● **Dataset entries**
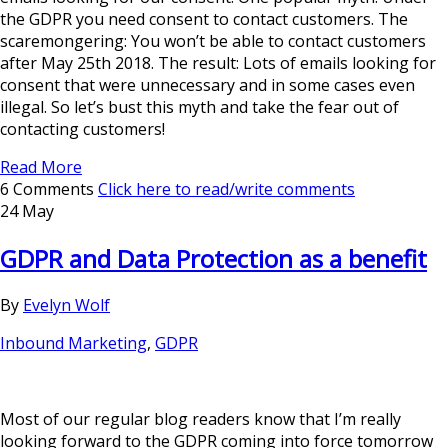
the GDPR you need consent to contact customers. The
scaremongering: You won’t be able to contact customers
after May 25th 2018. The result: Lots of emails looking for
consent that were unnecessary and in some cases even
illegal. So let’s bust this myth and take the fear out of
contacting customers!
Read More
6 Comments
Click here to read/write comments
24 May
GDPR and Data Protection as a benefit
By
Evelyn Wolf
Inbound Marketing
,
GDPR
Most of our regular blog readers know that I’m really
looking forward to the GDPR coming into force tomorrow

● **Activity**
The copy must reproduce the listing above verbatim and contain no pictures.

● **Response to the exercise**
the GDPR you need consent to contact customers. The
scaremongering: You won’t be able to contact customers
after May 25th 2018. The result: Lots of emails looking for
consent that were unnecessary and in some cases even
illegal. So let’s bust this myth and take the fear out of
contacting customers!
Read More
6 Comments
Click here to read/write comments
24 May
GDPR and Data Protection as a benefit
By
Evelyn Wolf
Inbound Marketing
,
GDPR
Most of our regular blog readers know that I’m really
looking forward to the GDPR coming into force tomorrow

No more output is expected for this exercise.